John Hillcoat'un yönetmen koltuğunda oturduğu bu destansı suç dramı, Amerika'nın en karanlık demlerinden, Büyük Buhran'ın kasvetli gölgesinde şekilleniyor. Üç Bondurant kardeşi, yasa dışı içki ticaretinin tozlu yollarında Amerikan Rüyası'na ulaşmanın mümkün olduğunu keşfederler. Ancak bu rüya, güçlü şehir gangsterlerinin açgözlü pençeleriyle tehdit altındadır. Kardeşler, hayallerini korumak için amansız bir mücadeleye girişirler.

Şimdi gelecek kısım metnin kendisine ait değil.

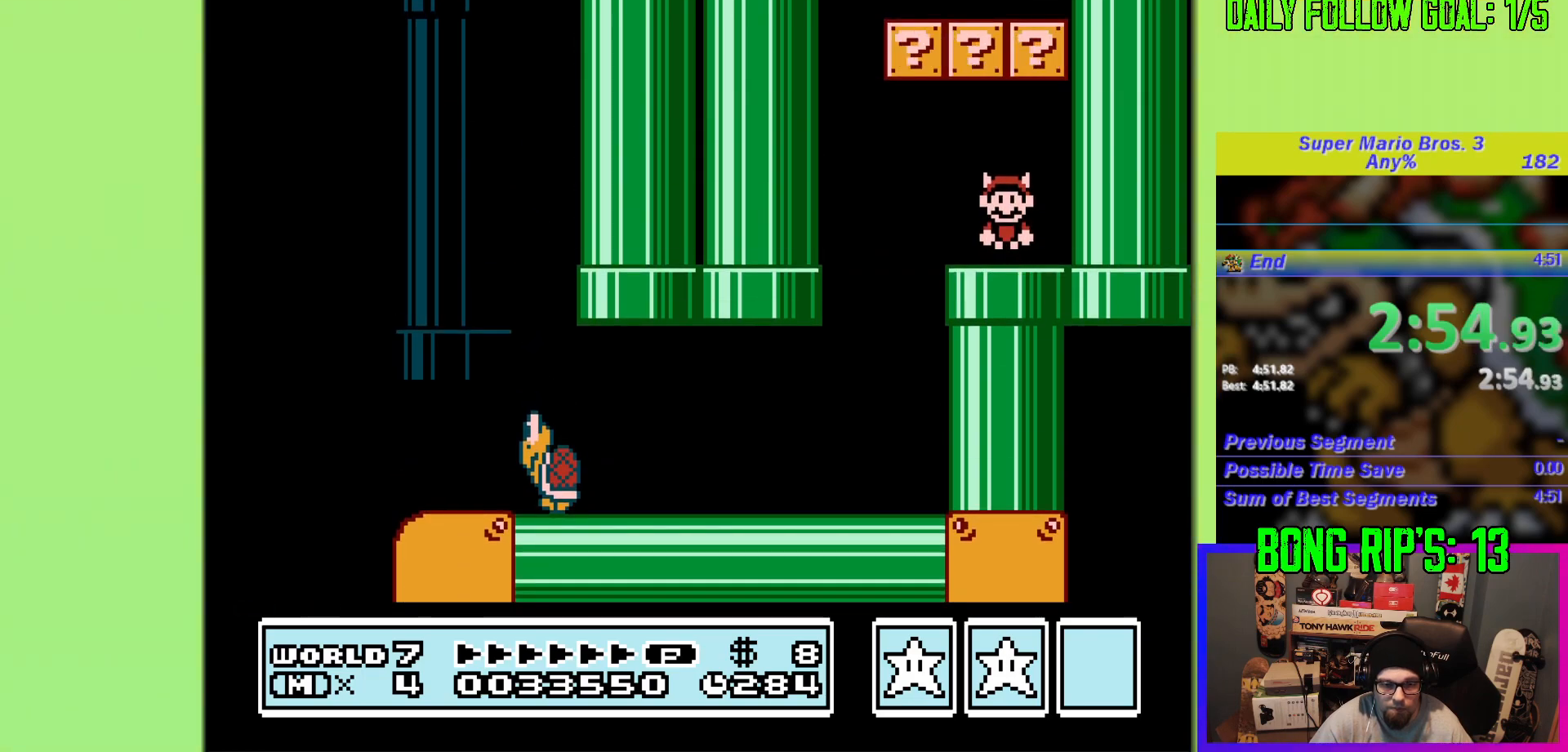
{"buttons": ["B", "DPAD_UP", "DPAD_LEFT"], "events": []}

İçki yasağının hüküm sürdüğü bu çalkantılı dönemde, taşralı genç Jack Bondurant, "1 Numaralı Halk Düşmanı" olma hayalleriyle yanıp tutuşur. Gangster yaşamının cazibesi, onu ailesinin yasa dışı alkol üretimini büyütmeye teşvik eder. Bir yandan Amiş güzeli Bertha'nın kalbini çalmaya çalışırken, diğer yandan da devasa bir suç imparatorluğu kurmanın planlarını yapar.
Ağabeyi Howard'ın korkutucu gücü ve sarsılmaz desteğiyle, Jack istediği her şeyi elde edebileceğine inanır. Ancak bu karmaşık operasyonu yönetecek, onları doğru yola sevk edecek bir lidere ihtiyaçları vardır. Bu ağır sorumluluk, kardeşlerin en büyüğü ve en ketumu olan Forrest'a düşer. Forrest, ailesini ve işlerini korumak için her şeyi göze alacak bir lider olarak, bu tehlikeli dünyada hayatta kalmanın ve yükselmenin yollarını arayacaktır. Bondurant kardeşlerin kaderi, yasa, suç ve aşkın kesişim noktasında şekillenirken, Amerika'nın o karanlık dönemine ışık tutan bir destan ortaya çıkar.